皮邏閣投下的毒餌迅速發酵,洱海之地風雲再變。
蒙舍詔在確認吐蕃直接介入後,危機感壓倒了一切內部矛盾。蒙細奴罕見地與波衝達成了暫時的、脆弱的統一戰線。蒙舍大軍在於贈(因其“誘敵深入”之功更受重用)等將領的率領下,對獲得吐蕃援助後試圖重整旗鼓的浪穹軍發動了連綿不斷的兇猛反擊。
浪穹軍雖得吐蕃物資,士氣有所回升,又有吐蕃“顧問”在幕後指點,但其新敗之餘,軍心本就不穩,面對蒙舍軍挾大勝之威、又深知其虛實的猛攻,打得異常艱苦。每一處堡壘,每一片山谷,都反覆易手,屍骸枕藉,鮮血將土地浸成了暗紅色。
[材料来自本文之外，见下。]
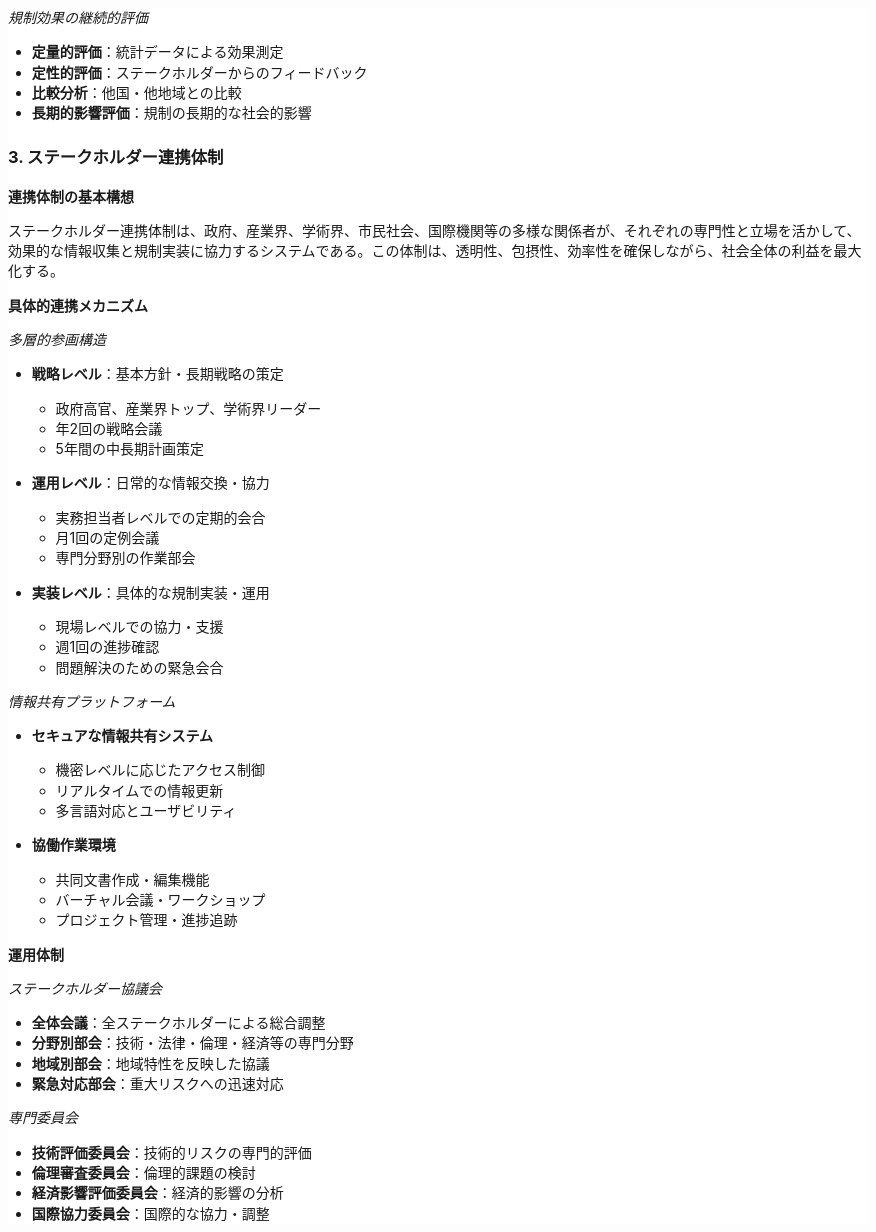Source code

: *規制効果の継続的評価*
- **定量的評価**：統計データによる効果測定
- **定性的評価**：ステークホルダーからのフィードバック
- **比較分析**：他国・他地域との比較
- **長期的影響評価**：規制の長期的な社会的影響

### 3. ステークホルダー連携体制

**連携体制の基本構想**

ステークホルダー連携体制は、政府、産業界、学術界、市民社会、国際機関等の多様な関係者が、それぞれの専門性と立場を活かして、効果的な情報収集と規制実装に協力するシステムである。この体制は、透明性、包摂性、効率性を確保しながら、社会全体の利益を最大化する。

**具体的連携メカニズム**

*多層的参画構造*
- **戦略レベル**：基本方針・長期戦略の策定
  - 政府高官、産業界トップ、学術界リーダー
  - 年2回の戦略会議
  - 5年間の中長期計画策定

- **運用レベル**：日常的な情報交換・協力
  - 実務担当者レベルでの定期的会合
  - 月1回の定例会議
  - 専門分野別の作業部会

- **実装レベル**：具体的な規制実装・運用
  - 現場レベルでの協力・支援
  - 週1回の進捗確認
  - 問題解決のための緊急会合

*情報共有プラットフォーム*
- **セキュアな情報共有システム**
  - 機密レベルに応じたアクセス制御
  - リアルタイムでの情報更新
  - 多言語対応とユーザビリティ

- **協働作業環境**
  - 共同文書作成・編集機能
  - バーチャル会議・ワークショップ
  - プロジェクト管理・進捗追跡

**運用体制**

*ステークホルダー協議会*
- **全体会議**：全ステークホルダーによる総合調整
- **分野別部会**：技術・法律・倫理・経済等の専門分野
- **地域別部会**：地域特性を反映した協議
- **緊急対応部会**：重大リスクへの迅速対応

*専門委員会*
- **技術評価委員会**：技術的リスクの専門的評価
- **倫理審査委員会**：倫理的課題の検討
- **経済影響評価委員会**：経済的影響の分析
- **国際協力委員会**：国際的な協力・調整
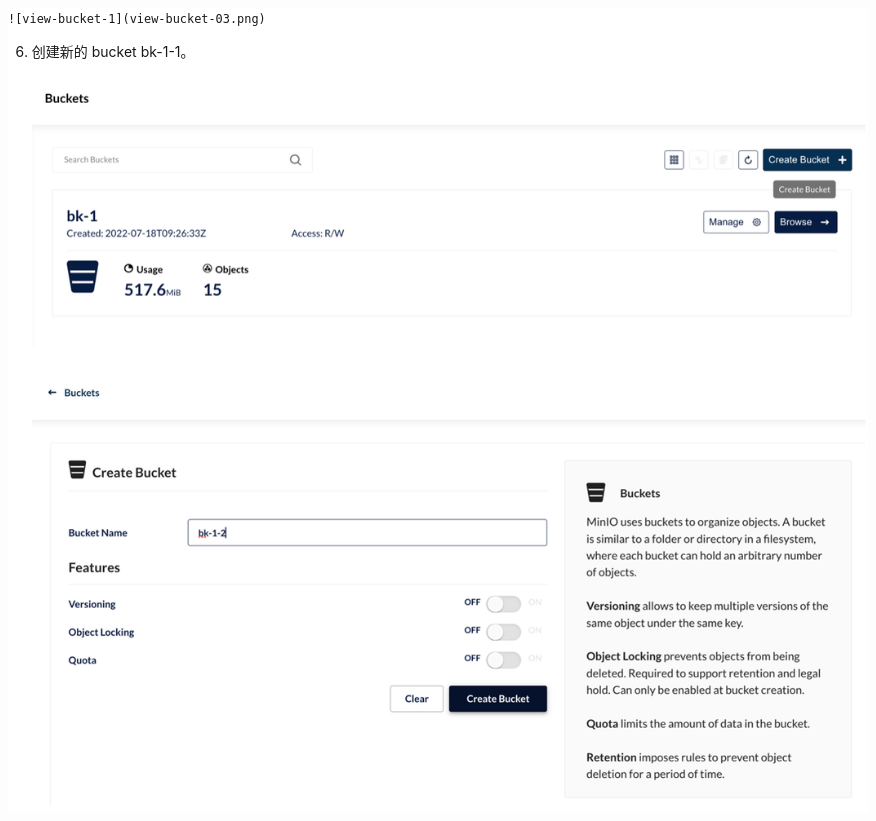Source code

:     ![view-bucket-1](view-bucket-03.png)

6. 创建新的 bucket bk-1-1。

    ![create-bucket-1-1](create-bucket-1-1.png)

    ![create-bucket-1-1](create-bucket-1-2.png)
戰事陷入了比之前更加慘烈和昂貴的消耗戰。雙方都殺紅了眼,仇恨越積越深。
而浪穹詔內部的裂痕,也在皮邏閣的離間計和殘酷的戰局下日益擴大。詔主對副將刀圭的猜忌日益加深,認為他作戰不力,甚至懷疑他暗通蒙舍(因為蒙舍軍總像是能預判刀圭部的動向)。刀圭則怨恨詔主指揮失當、分配不公,將最危險的任務總是交給他的部隊,卻吝於補充兵員和給養。
這種內耗嚴重削弱了浪穹軍的戰鬥力。幾次關鍵戰役,都因將帥不和、配合失誤而功虧一簣,甚至被于贈抓住機會,又打了幾次漂亮的反擊,繳獲了不少吐蕃援助的嶄新裝備。
訊息傳回吐蕃,論欽陵大為光火。他投入了大量資源,不是來看浪穹人內鬥和失敗的!他對浪穹詔主的無能感到極度失望,而對那個“屢遭打壓卻仍在苦戰”的刀圭,則產生了一絲興趣和同情。吐蕃使者前往浪穹軍營時,對刀圭的“勇猛”和“遭遇”表達了更多“關切”。
這種“關切”傳到浪穹詔主耳中,更是坐實了他的猜疑,認為刀圭果然暗中搭上了吐蕃的高枝,想要取自己而代之!他對刀圭的壓制和提防變得更加露骨,甚至開始暗中削減對其部隊的補給。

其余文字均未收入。